Should a line in the entries below contain "findings", return that line.
── Records for this task
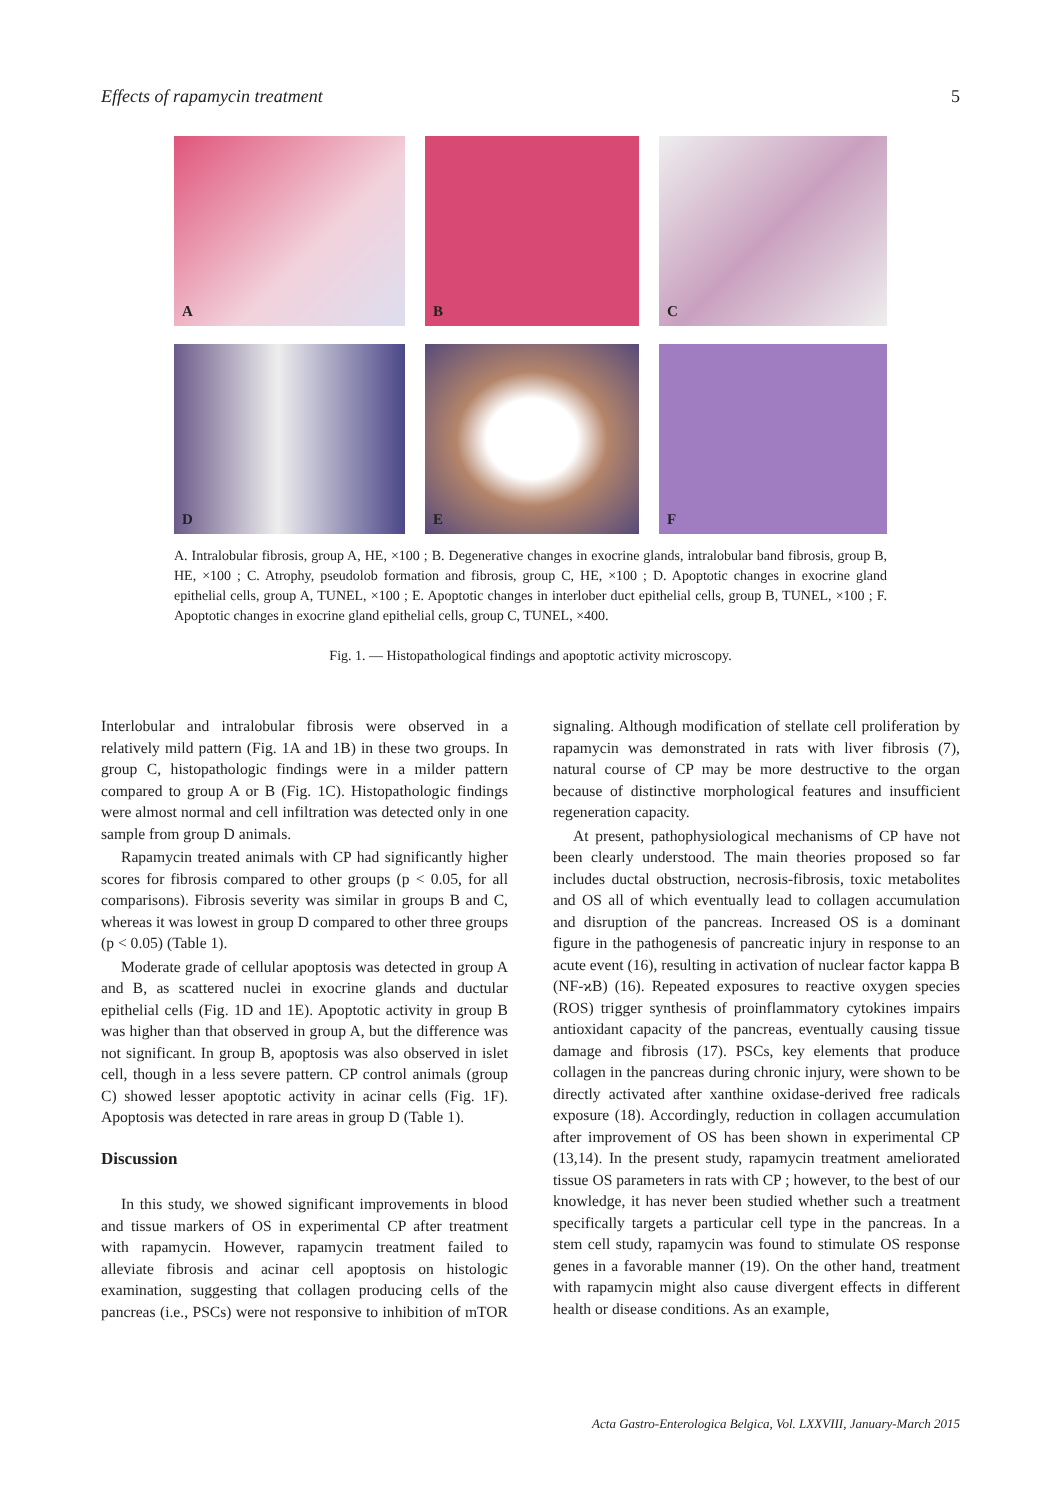Effects of rapamycin treatment 5
A
B
C
D
E
F
A. Intralobular fibrosis, group A, HE, ×100 ; B. Degenerative changes in exocrine glands, intralobular band fibrosis, group B, HE, ×100 ; C. Atrophy, pseudolob formation and fibrosis, group C, HE, ×100 ; D. Apoptotic changes in exocrine gland epithelial cells, group A, TUNEL, ×100 ; E. Apoptotic changes in interlober duct epithelial cells, group B, TUNEL, ×100 ; F. Apoptotic changes in exocrine gland epithelial cells, group C, TUNEL, ×400.
Fig. 1. — Histopathological findings and apoptotic activity microscopy.
Interlobular and intralobular fibrosis were observed in a relatively mild pattern (Fig. 1A and 1B) in these two groups. In group C, histopathologic findings were in a milder pattern compared to group A or B (Fig. 1C). Histopathologic findings were almost normal and cell infiltration was detected only in one sample from group D animals.
Rapamycin treated animals with CP had significantly higher scores for fibrosis compared to other groups (p < 0.05, for all comparisons). Fibrosis severity was similar in groups B and C, whereas it was lowest in group D compared to other three groups (p < 0.05) (Table 1).
Moderate grade of cellular apoptosis was detected in group A and B, as scattered nuclei in exocrine glands and ductular epithelial cells (Fig. 1D and 1E). Apoptotic activity in group B was higher than that observed in group A, but the difference was not significant. In group B, apoptosis was also observed in islet cell, though in a less severe pattern. CP control animals (group C) showed lesser apoptotic activity in acinar cells (Fig. 1F). Apoptosis was detected in rare areas in group D (Table 1).
Discussion
In this study, we showed significant improvements in blood and tissue markers of OS in experimental CP after treatment with rapamycin. However, rapamycin treatment failed to alleviate fibrosis and acinar cell apoptosis on histologic examination, suggesting that collagen producing cells of the pancreas (i.e., PSCs) were not responsive to inhibition of mTOR signaling. Although modification of stellate cell proliferation by rapamycin was demonstrated in rats with liver fibrosis (7), natural course of CP may be more destructive to the organ because of distinctive morphological features and insufficient regeneration capacity.
At present, pathophysiological mechanisms of CP have not been clearly understood. The main theories proposed so far includes ductal obstruction, necrosis-fibrosis, toxic metabolites and OS all of which eventually lead to collagen accumulation and disruption of the pancreas. Increased OS is a dominant figure in the pathogenesis of pancreatic injury in response to an acute event (16), resulting in activation of nuclear factor kappa B (NF-ϰB) (16). Repeated exposures to reactive oxygen species (ROS) trigger synthesis of proinflammatory cytokines impairs antioxidant capacity of the pancreas, eventually causing tissue damage and fibrosis (17). PSCs, key elements that produce collagen in the pancreas during chronic injury, were shown to be directly activated after xanthine oxidase-derived free radicals exposure (18). Accordingly, reduction in collagen accumulation after improvement of OS has been shown in experimental CP (13,14). In the present study, rapamycin treatment ameliorated tissue OS parameters in rats with CP ; however, to the best of our knowledge, it has never been studied whether such a treatment specifically targets a particular cell type in the pancreas. In a stem cell study, rapamycin was found to stimulate OS response genes in a favorable manner (19). On the other hand, treatment with rapamycin might also cause divergent effects in different health or disease conditions. As an example,
Acta Gastro-Enterologica Belgica, Vol. LXXVIII, January-March 2015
────
_Written response_.
Fig. 1. — Histopathological findings and apoptotic activity microscopy.
Interlobular and intralobular fibrosis were observed in a relatively mild pattern (Fig. 1A and 1B) in these two groups. In group C, histopathologic findings were in a milder pattern compared to group A or B (Fig. 1C). Histopathologic findings were almost normal and cell infiltration was detected only in one sample from group D animals.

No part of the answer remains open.